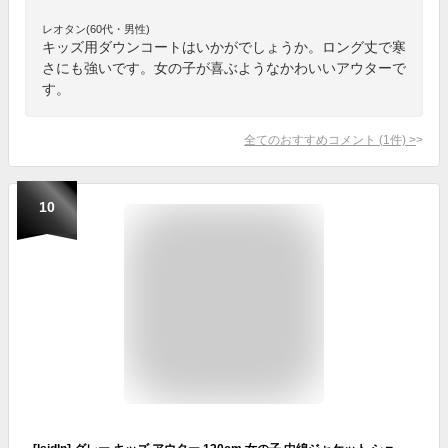
レオタン(60代・男性)
キッズ用ダウンコートはいかがでしょうか。ロング丈で寒
さにも強いです。女の子が喜ぶようなかわいいアウターで
す。
全てのおすすめコメント
(
1
件)
>
10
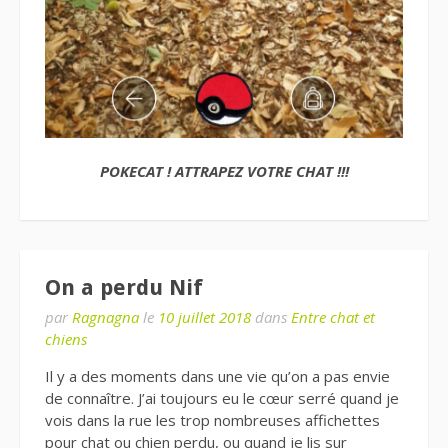
POKECAT ! ATTRAPEZ VOTRE CHAT !!!
On a perdu Nif
par
Ragnagna
le
10 juillet 2018
dans
Entre chat et
chiens
Il y a des moments dans une vie qu’on a pas envie
de connaître. J’ai toujours eu le cœur serré quand je
vois dans la rue les trop nombreuses affichettes
pour chat ou chien perdu, ou quand je lis sur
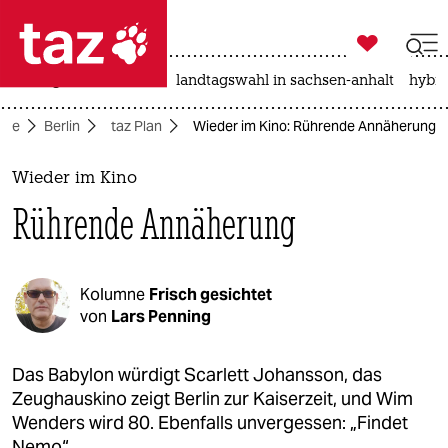

taz zahl ich
niedrigwasser
rente
landtagswahl in sachsen-anhalt
hybri

taz zahl ich
eite
Berlin
taz Plan
Wieder im Kino: Rührende Annäherung
taz zahl ich
themen
Wieder im Kino
Rührende Annäherung
politik
öko
Kolumne
Frisch gesichtet
gesellschaft
von
Lars Penning
kultur
Das Babylon würdigt Scarlett Johansson, das
Zeughauskino zeigt Berlin zur Kaiserzeit, und Wim
sport
Wenders wird 80. Ebenfalls unvergessen: „Findet
Nemo“.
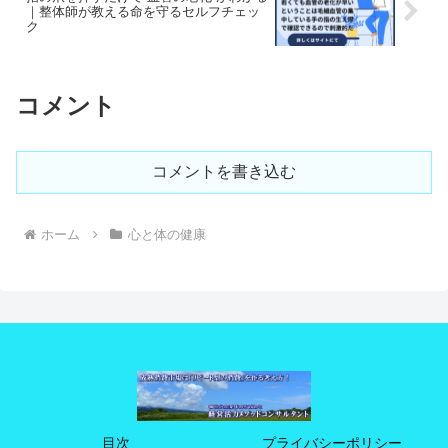
｜整体師が教える命を守るセルフチェッ
ク
コメント
コメントを書き込む
ホーム
心と体の健康
目次
プライバシーポリシー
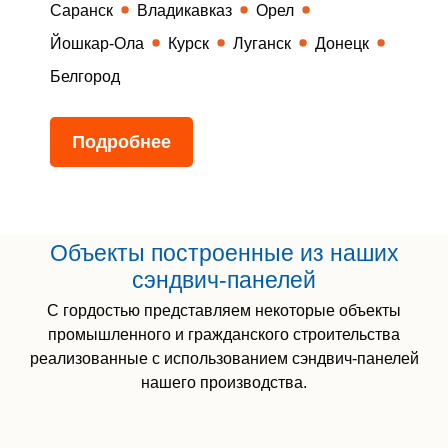
Саранск
Владикавказ
Орел
Йошкар-Ола
Курск
Луганск
Донецк
Белгород
Подробнее
Объекты построенные из наших
сэндвич-панелей
С гордостью представляем некоторые объекты
промышленного и гражданского строительства
реализованные с использованием сэндвич-панелей
нашего производства.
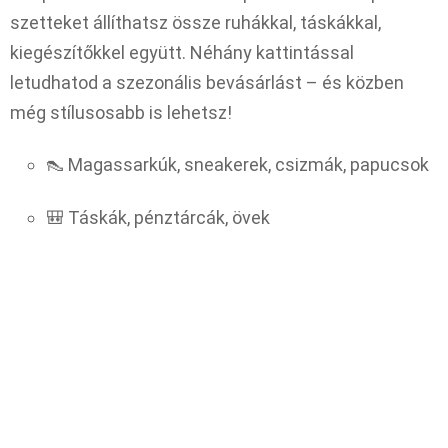
szetteket állíthatsz össze ruhákkal, táskákkal,
kiegészítőkkel együtt. Néhány kattintással
letudhatod a szezonális bevásárlást – és közben
még stílusosabb is lehetsz!
👠 Magassarkúk, sneakerek, csizmák, papucsok
🎒 Táskák, pénztárcák, övek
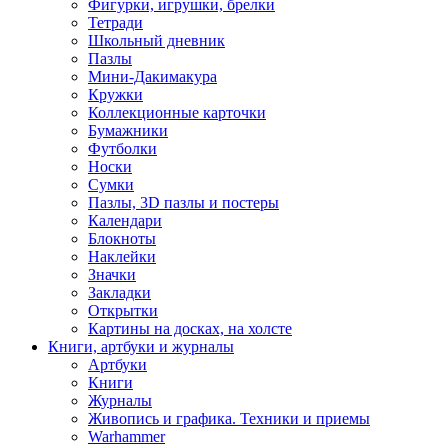
Фигурки, игрушки, брелки
Тетради
Школьный дневник
Пазлы
Мини-Дакимакура
Кружки
Коллекционные карточки
Бумажники
Футболки
Носки
Сумки
Пазлы, 3D пазлы и постеры
Календари
Блокноты
Наклейки
Значки
Закладки
Открытки
Картины на досках, на холсте
Книги, артбуки и журналы
Артбуки
Книги
Журналы
Живопись и графика. Техники и приемы
Warhammer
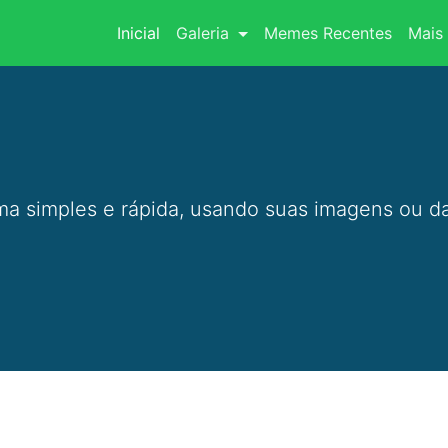
(current)
Inicial
Galeria
Memes Recentes
Mais 
a simples e rápida, usando suas imagens ou da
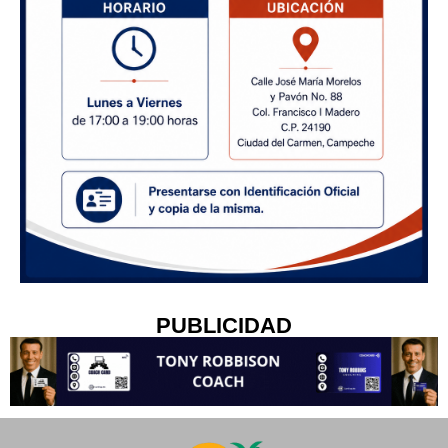
PUBLICIDAD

:: WHAT IS EXPECTED ::
Retype all of the entries exactly as written, leaving out any images.

:: OUTPUT OF THE EXERCISE ::
レオタン(60代・男性)
キッズ用ダウンコートはいかがでしょうか。ロング丈で寒
さにも強いです。女の子が喜ぶようなかわいいアウターで
す。
全てのおすすめコメント
(
1
件)
>
10
POKECAT ! ATTRAPEZ VOTRE CHAT !!!
On a perdu Nif
par
Ragnagna
le
10 juillet 2018
dans
Entre chat et
chiens
Il y a des moments dans une vie qu’on a pas envie
de connaître. J’ai toujours eu le cœur serré quand je
vois dans la rue les trop nombreuses affichettes
pour chat ou chien perdu, ou quand je lis sur

taz zahl ich
niedrigwasser
rente
landtagswahl in sachsen-anhalt
hybri

taz zahl ich
eite
Berlin
taz Plan
Wieder im Kino: Rührende Annäherung
taz zahl ich
themen
Wieder im Kino
Rührende Annäherung
politik
öko
Kolumne
Frisch gesichtet
gesellschaft
von
Lars Penning
kultur
Das Babylon würdigt Scarlett Johansson, das
Zeughauskino zeigt Berlin zur Kaiserzeit, und Wim
sport
Wenders wird 80. Ebenfalls unvergessen: „Findet
Nemo“.
｜整体師が教える命を守るセルフチェッ
ク
コメント
コメントを書き込む
ホーム
心と体の健康
目次
プライバシーポリシー
Саранск
Владикавказ
Орел
Йошкар-Ола
Курск
Луганск
Донецк
Белгород
Подробнее
Объекты построенные из наших
сэндвич-панелей
С гордостью представляем некоторые объекты
промышленного и гражданского строительства
реализованные с использованием сэндвич-панелей
нашего производства.
szetteket állíthatsz össze ruhákkal, táskákkal,
kiegészítőkkel együtt. Néhány kattintással
letudhatod a szezonális bevásárlást – és közben
még stílusosabb is lehetsz!
👠 Magassarkúk, sneakerek, csizmák, papucsok
🎒 Táskák, pénztárcák, övek
Фигурки, игрушки, брелки
Тетради
Школьный дневник
Пазлы
Мини-Дакимакура
Кружки
Коллекционные карточки
Бумажники
Футболки
Носки
Сумки
Пазлы, 3D пазлы и постеры
Календари
Блокноты
Наклейки
Значки
Закладки
Открытки
Картины на досках, на холсте
Книги, артбуки и журналы
Артбуки
Книги
Журналы
Живопись и графика. Техники и приемы
Warhammer
(current)
Inicial
Galeria
Memes Recentes
Mais 
a simples e rápida, usando suas imagens ou da
PUBLICIDAD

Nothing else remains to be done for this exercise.